**WORK ORDER:** From the start of the data through the line that contains "content required in, that", write each line as a numbered list, leaving out blank lines.

**TASK DATA:**
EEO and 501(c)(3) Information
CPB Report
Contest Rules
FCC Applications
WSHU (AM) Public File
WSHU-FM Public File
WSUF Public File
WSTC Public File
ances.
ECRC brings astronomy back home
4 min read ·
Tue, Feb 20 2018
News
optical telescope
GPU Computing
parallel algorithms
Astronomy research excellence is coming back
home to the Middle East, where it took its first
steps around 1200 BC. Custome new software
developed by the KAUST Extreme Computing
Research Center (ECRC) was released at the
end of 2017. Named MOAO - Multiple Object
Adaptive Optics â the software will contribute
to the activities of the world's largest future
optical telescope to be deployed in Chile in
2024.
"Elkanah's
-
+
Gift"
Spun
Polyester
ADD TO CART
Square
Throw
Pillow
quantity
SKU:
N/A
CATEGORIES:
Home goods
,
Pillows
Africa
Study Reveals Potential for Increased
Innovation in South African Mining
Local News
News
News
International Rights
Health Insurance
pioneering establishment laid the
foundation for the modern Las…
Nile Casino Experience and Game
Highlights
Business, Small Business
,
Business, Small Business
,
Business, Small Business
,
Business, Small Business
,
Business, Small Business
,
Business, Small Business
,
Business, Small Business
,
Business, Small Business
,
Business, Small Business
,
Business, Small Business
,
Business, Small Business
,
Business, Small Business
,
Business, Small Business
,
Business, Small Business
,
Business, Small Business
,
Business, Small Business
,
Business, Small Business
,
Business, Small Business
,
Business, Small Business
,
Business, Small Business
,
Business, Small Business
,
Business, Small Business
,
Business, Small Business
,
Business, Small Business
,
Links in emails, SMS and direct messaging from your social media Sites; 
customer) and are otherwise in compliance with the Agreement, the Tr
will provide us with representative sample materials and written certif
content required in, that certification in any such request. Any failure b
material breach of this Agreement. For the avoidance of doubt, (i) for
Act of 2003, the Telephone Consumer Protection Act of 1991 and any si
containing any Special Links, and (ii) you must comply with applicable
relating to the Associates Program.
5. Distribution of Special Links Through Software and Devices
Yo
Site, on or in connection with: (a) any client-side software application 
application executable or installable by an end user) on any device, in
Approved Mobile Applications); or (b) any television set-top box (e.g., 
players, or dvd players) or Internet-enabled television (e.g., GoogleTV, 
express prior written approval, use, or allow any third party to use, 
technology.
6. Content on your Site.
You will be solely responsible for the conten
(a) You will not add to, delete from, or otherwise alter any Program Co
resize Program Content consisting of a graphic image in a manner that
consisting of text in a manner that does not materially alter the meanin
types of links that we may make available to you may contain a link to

**RESULT:**
1. EEO and 501(c)(3) Information
2. CPB Report
3. Contest Rules
4. FCC Applications
5. WSHU (AM) Public File
6. WSHU-FM Public File
7. WSUF Public File
8. WSTC Public File
9. ances.
10. ECRC brings astronomy back home
11. 4 min read ·
12. Tue, Feb 20 2018
13. News
14. optical telescope
15. GPU Computing
16. parallel algorithms
17. Astronomy research excellence is coming back
18. home to the Middle East, where it took its first
19. steps around 1200 BC. Custome new software
20. developed by the KAUST Extreme Computing
21. Research Center (ECRC) was released at the
22. end of 2017. Named MOAO - Multiple Object
23. Adaptive Optics â the software will contribute
24. to the activities of the world's largest future
25. optical telescope to be deployed in Chile in
26. 2024.
27. "Elkanah's
28. -
29. +
30. Gift"
31. Spun
32. Polyester
33. ADD TO CART
34. Square
35. Throw
36. Pillow
37. quantity
38. SKU:
39. N/A
40. CATEGORIES:
41. Home goods
42. ,
43. Pillows
44. Africa
45. Study Reveals Potential for Increased
46. Innovation in South African Mining
47. Local News
48. News
49. News
50. International Rights
51. Health Insurance
52. pioneering establishment laid the
53. foundation for the modern Las…
54. Nile Casino Experience and Game
55. Highlights
56. Business, Small Business
57. ,
58. Business, Small Business
59. ,
60. Business, Small Business
61. ,
62. Business, Small Business
63. ,
64. Business, Small Business
65. ,
66. Business, Small Business
67. ,
68. Business, Small Business
69. ,
70. Business, Small Business
71. ,
72. Business, Small Business
73. ,
74. Business, Small Business
75. ,
76. Business, Small Business
77. ,
78. Business, Small Business
79. ,
80. Business, Small Business
81. ,
82. Business, Small Business
83. ,
84. Business, Small Business
85. ,
86. Business, Small Business
87. ,
88. Business, Small Business
89. ,
90. Business, Small Business
91. ,
92. Business, Small Business
93. ,
94. Business, Small Business
95. ,
96. Business, Small Business
97. ,
98. Business, Small Business
99. ,
100. Business, Small Business
101. ,
102. Business, Small Business
103. ,
104. Links in emails, SMS and direct messaging from your social media Sites; 
105. customer) and are otherwise in compliance with the Agreement, the Tr
106. will provide us with representative sample materials and written certif
107. content required in, that certification in any such request. Any failure b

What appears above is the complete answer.